Pack, I'm signing off on responding to these drive by's anymore. You either don't understand the issues or can't defend your positions...not sure which and it doesn't matter, I guess.

Merry Christmas to you and yours.

Hey, I don't post responses because its never a discussion, it's just third grade playground name calling. :smt009

Thank you for the Christmas wishes, Merry Christmas to you and yours also. :thumbsup:
 
Set the politics aside on this one. There are some interesting components. We can let the manufacturing and assembly be done overseas but how long before they catch up and start supplying the engineering and design too. Can this country continue to be a leader in design/developement? Can our current educational system generate the future intellectual components or will we begin to lose that "product" too.
 
Set the politics aside on this one. There are some interesting components. We can let the manufacturing and assembly be done overseas but how long before they catch up and start supplying the engineering and design too. Can this country continue to be a leader in design/developement? Can our current educational system generate the future intellectual components or will we begin to lose that "product" too.

Sooner than you think.

There is a TREMENDOUS driver to push engineering and design overseas. I see that everywhere in the petrochemical industry.
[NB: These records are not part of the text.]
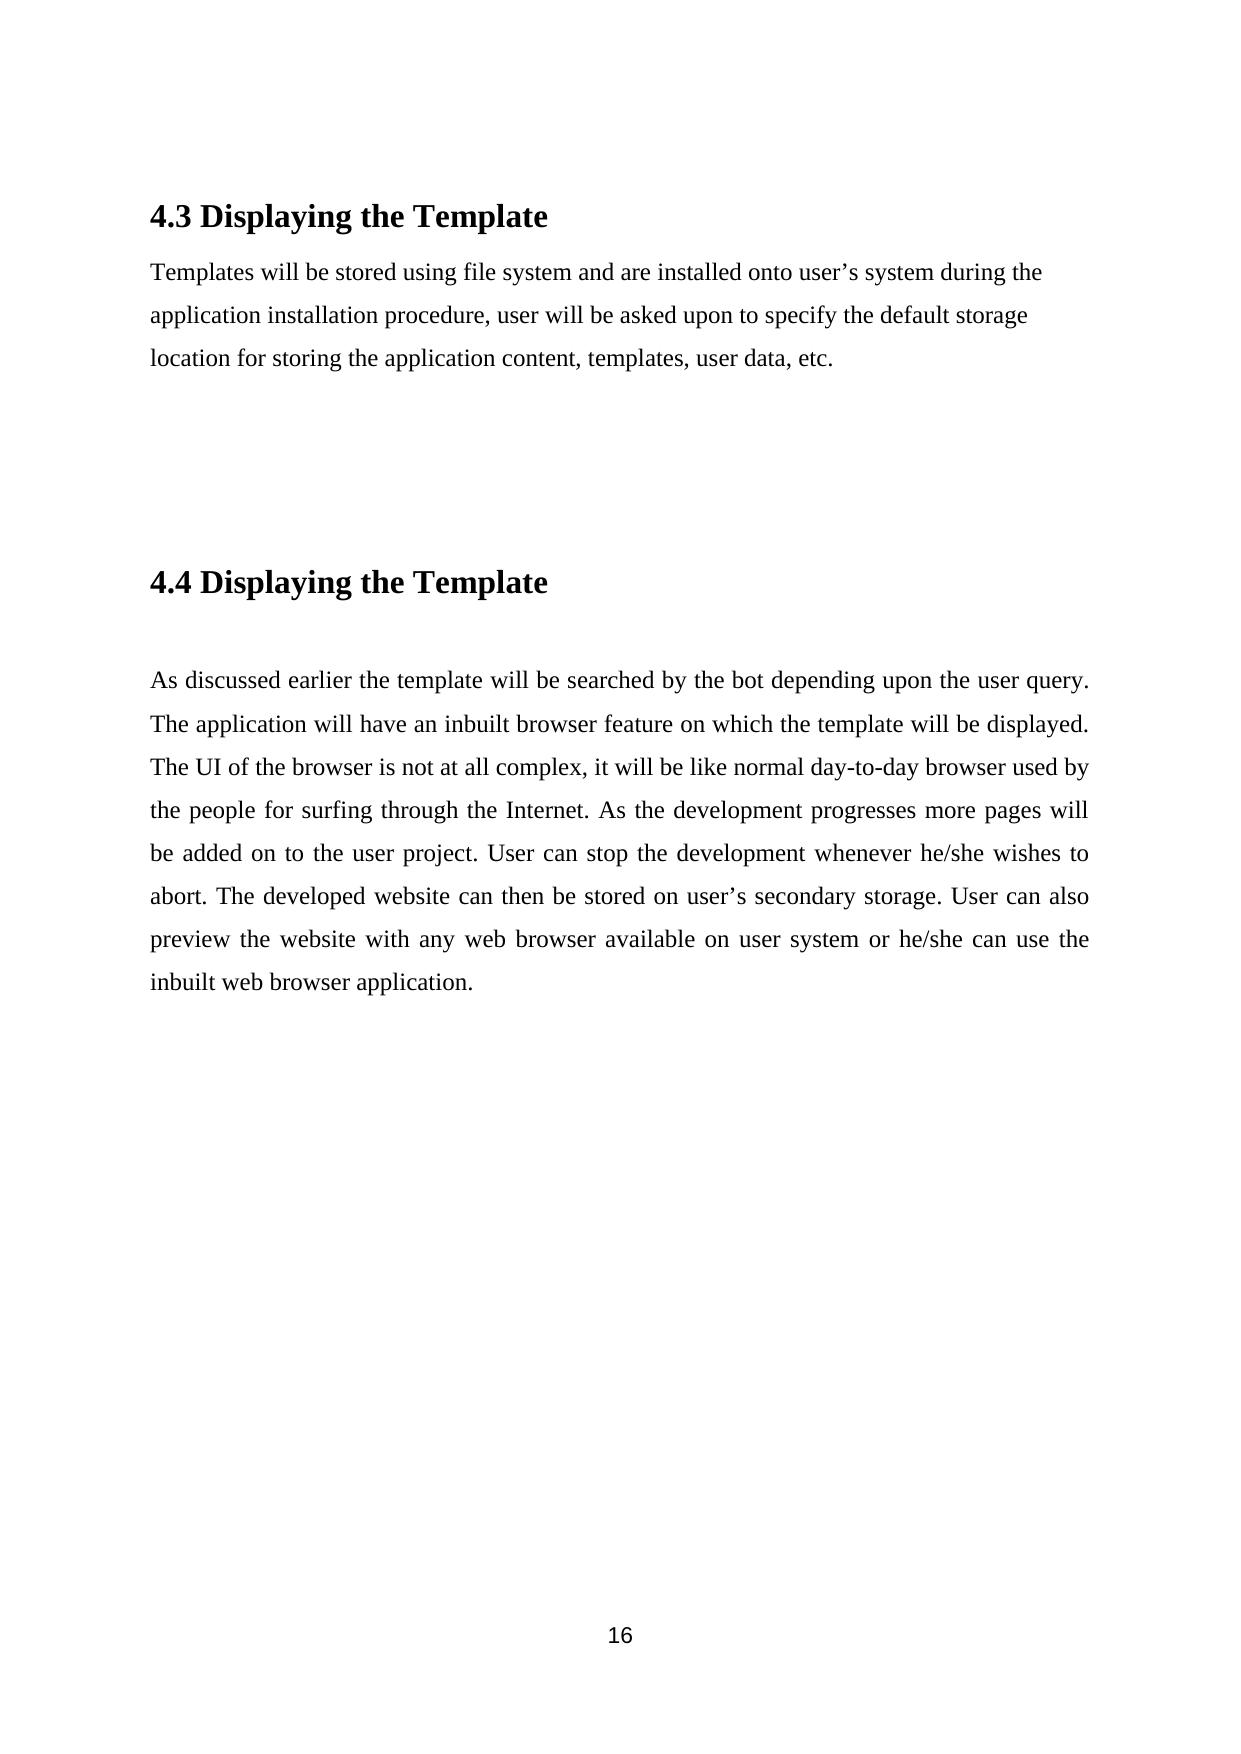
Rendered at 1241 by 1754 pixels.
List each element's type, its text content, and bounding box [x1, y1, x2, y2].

text As discussed earlier the template will be searched by the bot depending upon the user query. The application will have an inbuilt browser feature on which the template will be displayed. The UI of the browser is not at all complex, it will be like normal day-to-day browser used by the people for surfing through the Internet. As the development progresses more pages will be added on to the user project. User can stop the development whenever he/she wishes to abort. The developed website can then be stored on user’s secondary storage. User can also preview the website with any web browser available on user system or he/she can use the inbuilt web browser application. [150, 666, 1090, 996]
text Templates will be stored using file system and are installed onto user’s system during the application installation procedure, user will be asked upon to specify the default storage location for storing the application content, templates, user data, etc. [150, 257, 1090, 372]
subtitle 4.3 Displaying the Template [150, 196, 1090, 234]
subtitle 4.4 Displaying the Template [150, 562, 1090, 600]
It is not just the "call centers" that are in India.

In fact, the senior management in my company is providing INCENTIVES to individual projects to push engineering and procurment to low cost countries even when "straight up economics" don't justify the move. Senior management, thinking long term, sees a US based engineering infrastructure as a liability.
 
America's economy would do better, and excell, if Government, paticularly the Federal Government would just get the hell out of the way. The price of goods and services are inflated by so many regulations and mandates it puts the security of all our jobs at stake. Additionally, it provides our competitors with an advantage because they don't have the same cost to comply with their government.

Don
 
Hey, I don't post responses because its never a discussion, it's just third grade playground name calling. :smt009

Thank you for the Christmas wishes, Merry Christmas to you and yours also. :thumbsup:


Then why do you start these post? Not all these guys have resorted to name calling but you ignore their question/comments.
 
Set the politics aside on this one. There are some interesting components. We can let the manufacturing and assembly be done overseas but how long before they catch up and start supplying the engineering and design too. Can this country continue to be a leader in design/developement? Can our current educational system generate the future intellectual components or will we begin to lose that "product" too.

I have seen this in the lumber and fishing industry.

There was a time when salmon were processed at a land based cannery. Lots of jobs. Now all is done aboard a foreign flagged ship, with foreign workers.

In the lumber industry, all we do now is ship logs overseas, they mill them in their mills and then sell the lumber back to us.